After the Topic is created, open the details page and click on Create Subscription.
To will receive an email to confirm your subscription.
Rules
Now it is time to configure Rules for the events of interest. Currently, the following Database Service Event Types are supported.
- Database – Critical
- DB Node – Critical
- DB Node – Error
- DB Node – Warning
- DB Node – Info
- DB System – Critical
Navigate to Observability & Management > Events Service > Rules and click on Create Rule. To demonstrate this feature, I will use the event type DB Node – Critical.
Test
To test the configuration, you can simulate a mount point running out of free space, by creating a huge file using dd.

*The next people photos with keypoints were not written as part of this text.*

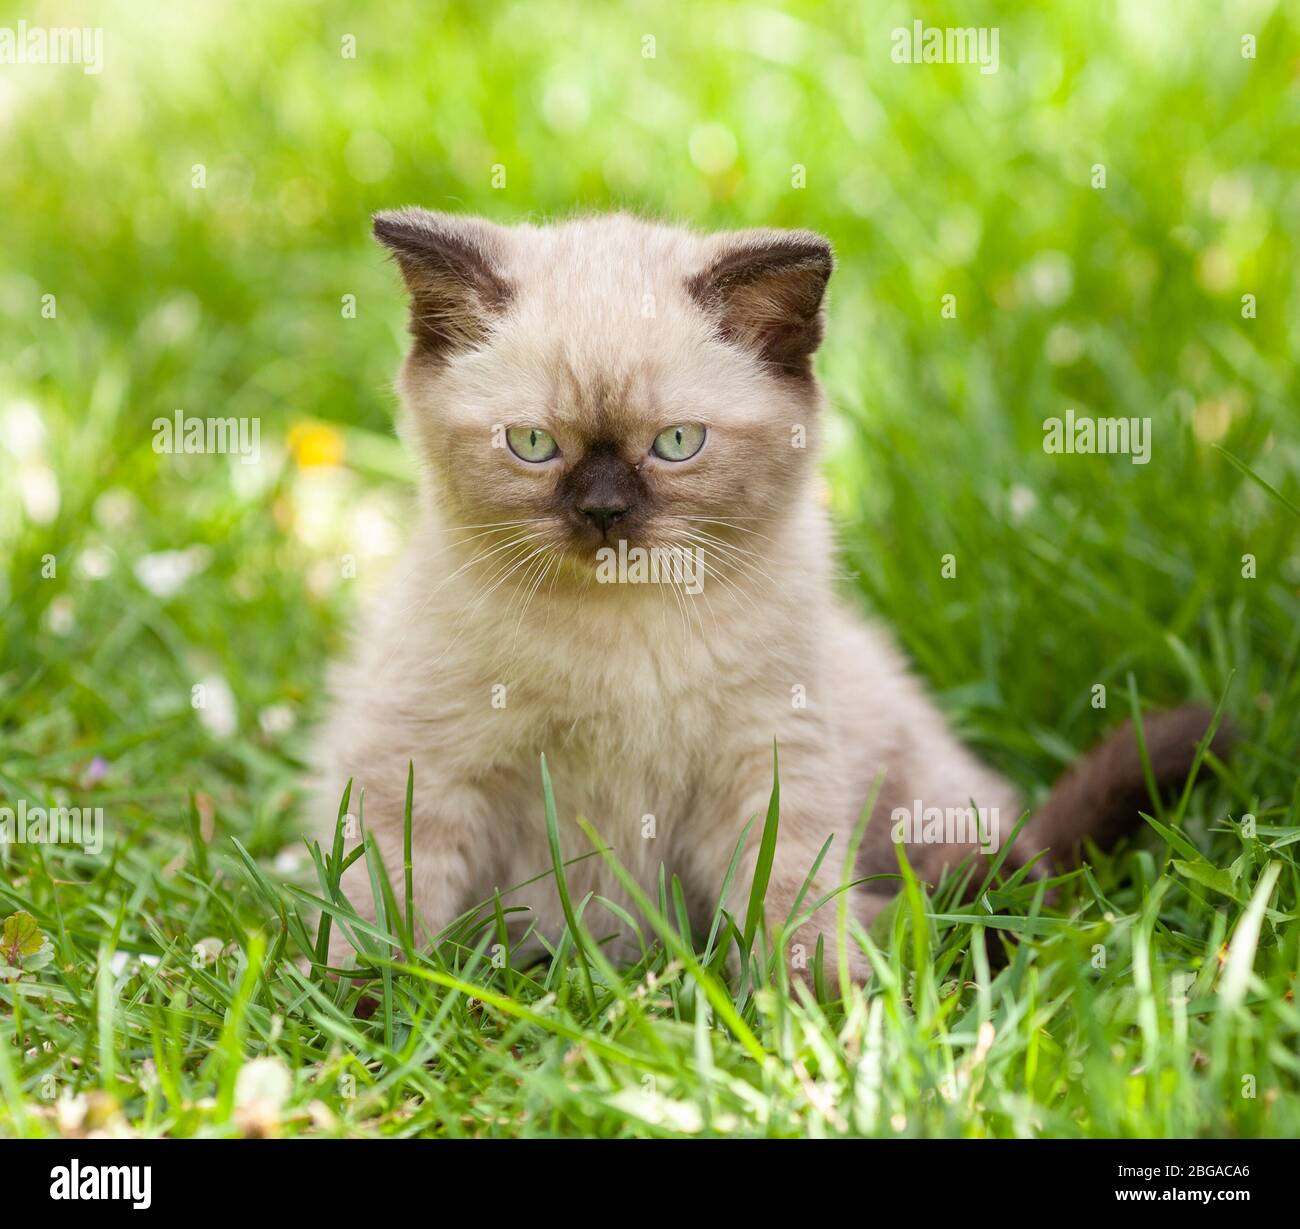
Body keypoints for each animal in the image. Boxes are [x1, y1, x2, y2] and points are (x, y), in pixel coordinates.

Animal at [312, 208, 1216, 977]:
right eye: (533, 444)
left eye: (677, 443)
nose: (603, 512)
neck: (623, 640)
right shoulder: (426, 768)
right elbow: (387, 908)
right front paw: (373, 1007)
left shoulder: (765, 764)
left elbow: (790, 898)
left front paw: (822, 1013)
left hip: (924, 795)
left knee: (1003, 871)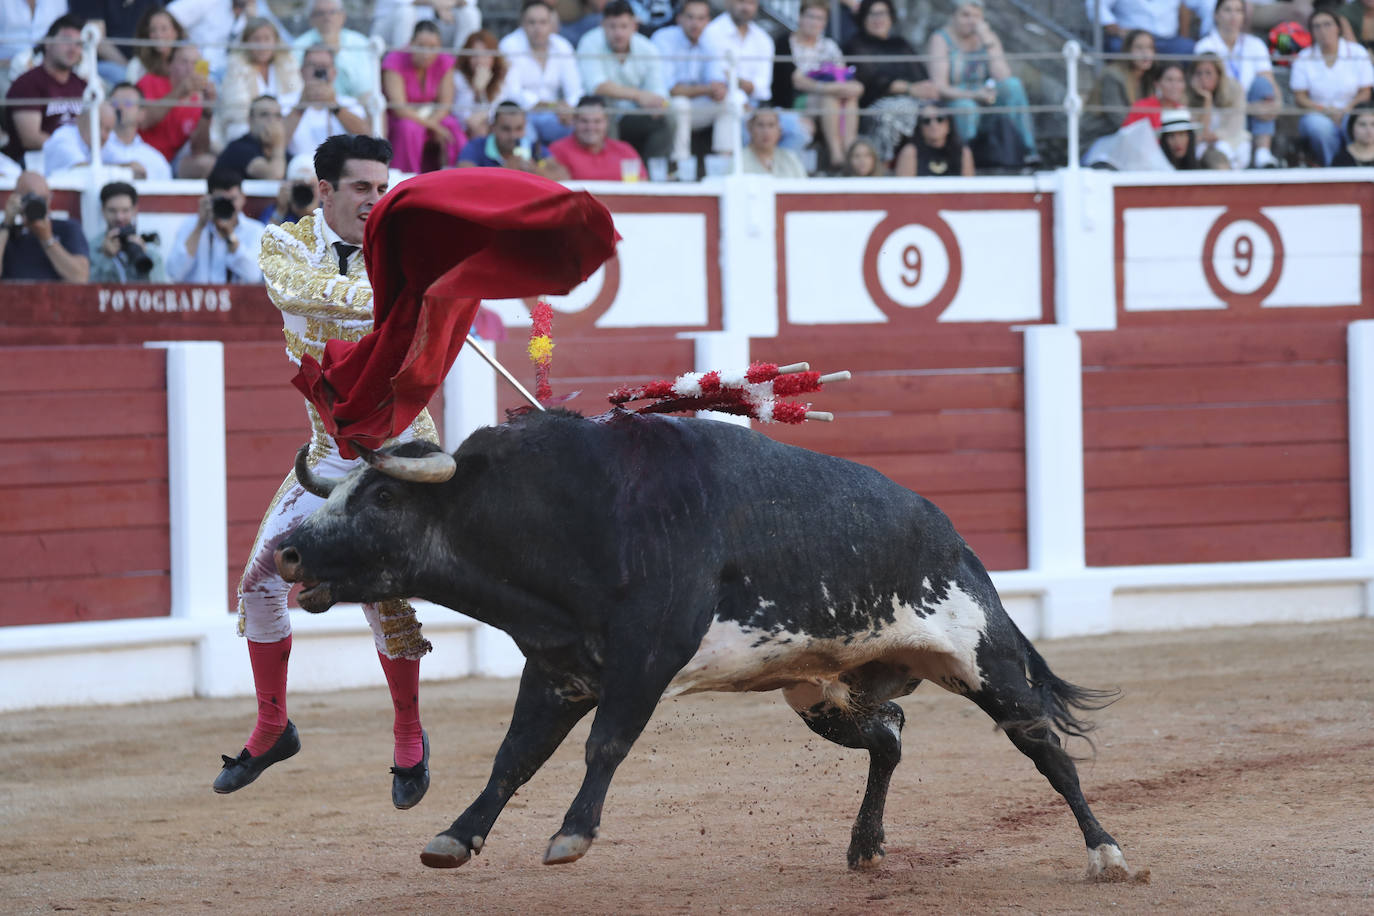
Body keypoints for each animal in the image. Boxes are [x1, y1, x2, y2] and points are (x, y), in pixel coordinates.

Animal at [276, 409, 1137, 878]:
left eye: (381, 498)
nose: (285, 551)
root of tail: (953, 538)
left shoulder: (645, 659)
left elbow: (605, 745)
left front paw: (571, 836)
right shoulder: (557, 667)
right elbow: (514, 756)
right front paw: (455, 837)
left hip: (984, 659)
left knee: (1045, 747)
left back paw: (1107, 853)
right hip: (821, 690)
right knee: (890, 733)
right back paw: (865, 847)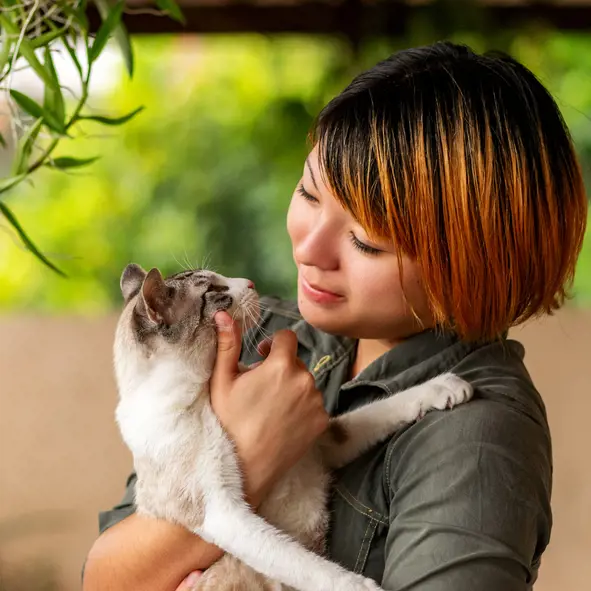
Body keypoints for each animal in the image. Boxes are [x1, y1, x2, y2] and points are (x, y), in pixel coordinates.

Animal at [113, 264, 474, 591]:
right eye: (216, 291)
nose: (250, 282)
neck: (203, 396)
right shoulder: (223, 512)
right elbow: (307, 565)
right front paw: (364, 588)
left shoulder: (323, 444)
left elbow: (381, 409)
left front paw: (444, 387)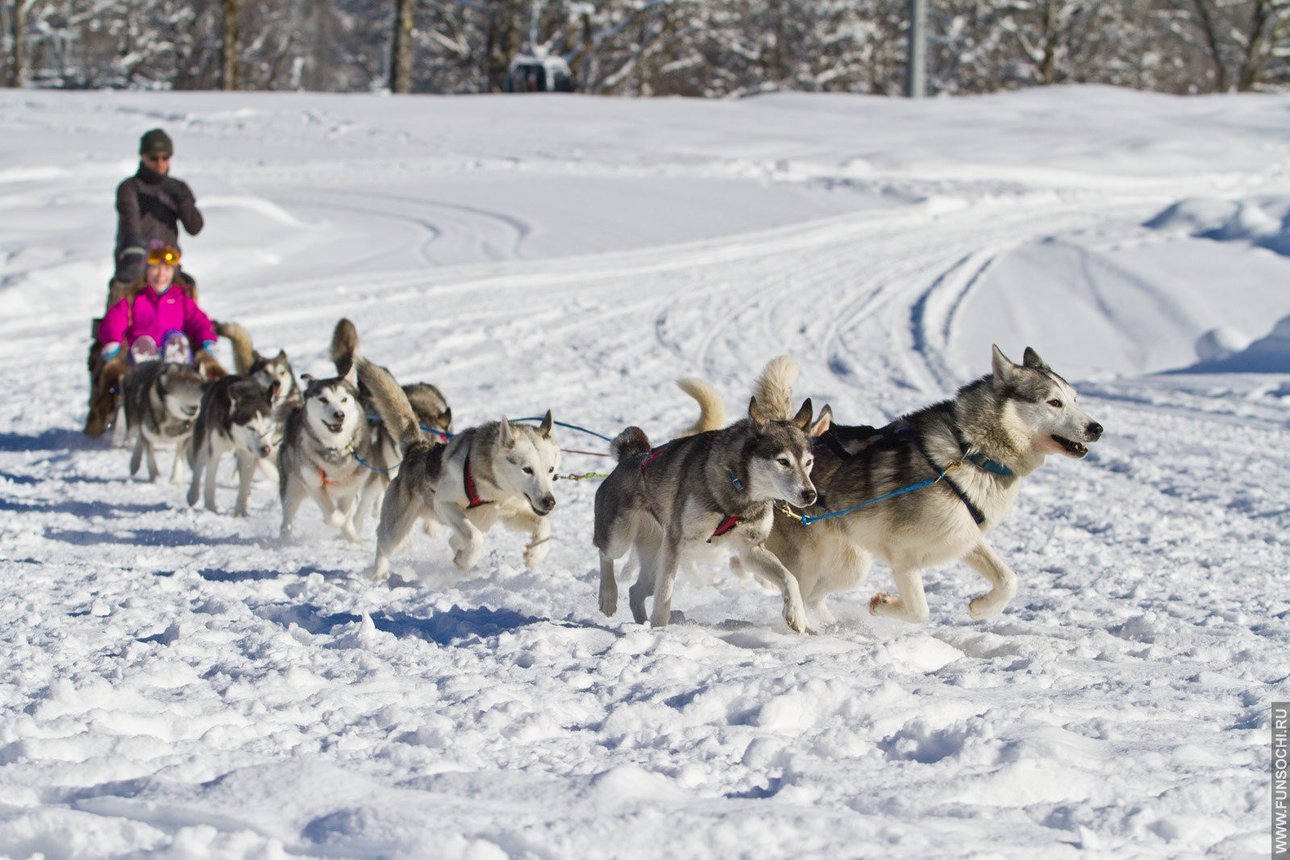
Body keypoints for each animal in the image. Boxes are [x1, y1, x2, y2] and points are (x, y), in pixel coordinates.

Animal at [184, 373, 277, 515]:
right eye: (251, 428)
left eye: (268, 428)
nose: (266, 449)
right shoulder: (214, 452)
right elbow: (210, 483)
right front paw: (211, 509)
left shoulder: (249, 456)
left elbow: (244, 485)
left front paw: (240, 513)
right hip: (202, 437)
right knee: (198, 468)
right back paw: (192, 495)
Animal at [273, 363, 371, 544]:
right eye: (323, 400)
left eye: (344, 399)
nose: (339, 414)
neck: (335, 448)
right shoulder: (313, 483)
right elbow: (334, 516)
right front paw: (331, 519)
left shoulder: (353, 484)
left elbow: (346, 511)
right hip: (292, 486)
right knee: (287, 518)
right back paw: (284, 538)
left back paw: (356, 542)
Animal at [358, 353, 554, 582]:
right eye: (527, 469)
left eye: (551, 470)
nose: (550, 501)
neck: (495, 490)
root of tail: (417, 447)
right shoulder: (445, 503)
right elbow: (474, 539)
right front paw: (465, 561)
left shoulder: (510, 513)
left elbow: (544, 525)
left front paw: (535, 554)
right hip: (397, 528)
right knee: (383, 543)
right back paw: (379, 573)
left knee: (455, 538)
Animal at [593, 355, 815, 631]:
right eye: (783, 461)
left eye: (808, 462)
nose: (810, 494)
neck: (737, 486)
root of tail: (633, 456)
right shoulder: (676, 542)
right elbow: (665, 595)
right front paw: (661, 629)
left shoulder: (750, 549)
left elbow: (789, 577)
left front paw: (796, 613)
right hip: (622, 536)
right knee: (605, 553)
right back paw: (608, 597)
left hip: (655, 551)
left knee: (637, 591)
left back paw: (641, 622)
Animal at [758, 345, 1104, 629]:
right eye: (1054, 402)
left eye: (1075, 400)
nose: (1097, 428)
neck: (971, 452)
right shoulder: (903, 558)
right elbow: (919, 611)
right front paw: (883, 604)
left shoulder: (964, 535)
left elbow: (1009, 580)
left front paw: (982, 607)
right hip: (809, 563)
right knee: (799, 591)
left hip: (850, 564)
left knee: (815, 596)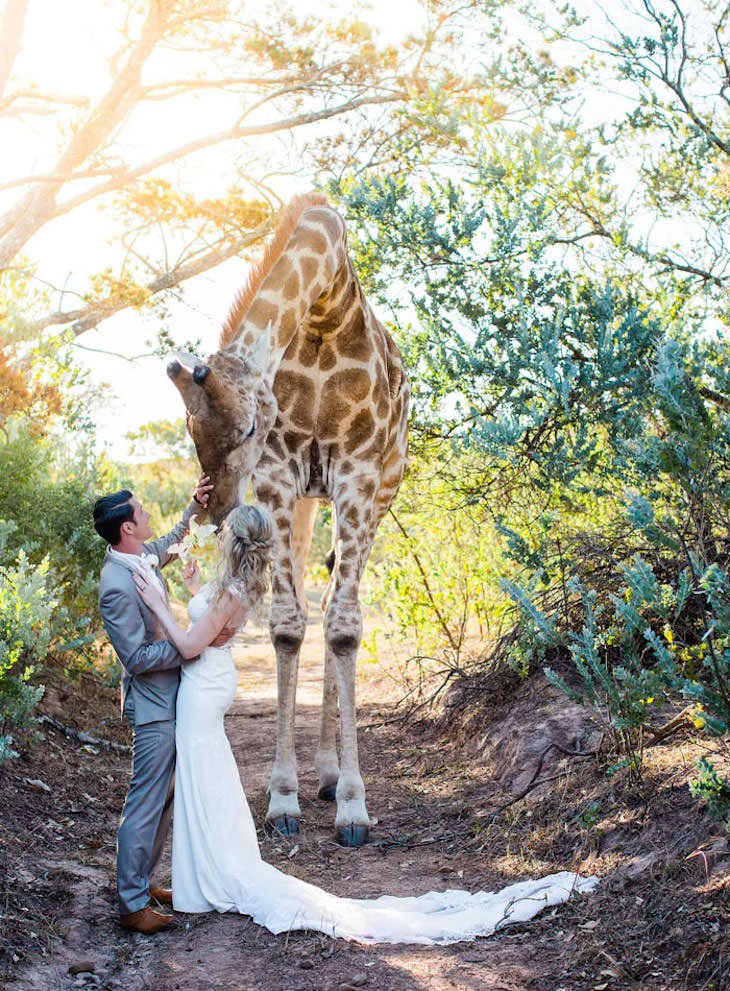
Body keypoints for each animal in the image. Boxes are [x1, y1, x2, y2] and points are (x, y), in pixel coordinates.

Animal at [165, 198, 410, 848]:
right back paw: (317, 775)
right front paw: (281, 800)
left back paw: (331, 776)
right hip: (305, 502)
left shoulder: (356, 470)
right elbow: (287, 626)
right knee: (311, 597)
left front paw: (354, 806)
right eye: (191, 431)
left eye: (249, 426)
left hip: (382, 489)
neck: (326, 311)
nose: (216, 504)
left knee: (336, 605)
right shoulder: (279, 475)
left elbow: (345, 626)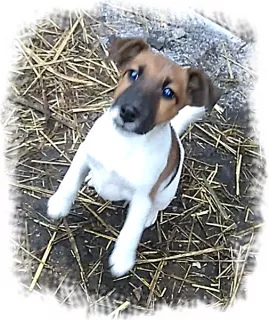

$> dd if=/dev/zero of=/u02/app/data.dat bs=1M count=60000
60000+0 records in
60000+0 records out
62914560000 bytes (63 GB) copied, 216.694 s, 290 MB/s
$> df -h /u02
Filesystem Size Used Avail Use% Mounted on
/dev/mapper/VGExaDbDisk.u02_extra.img-LVDBDisk 148G 135G 6.0G 96% /u02
You should receive an e-mail notification with details about the incident.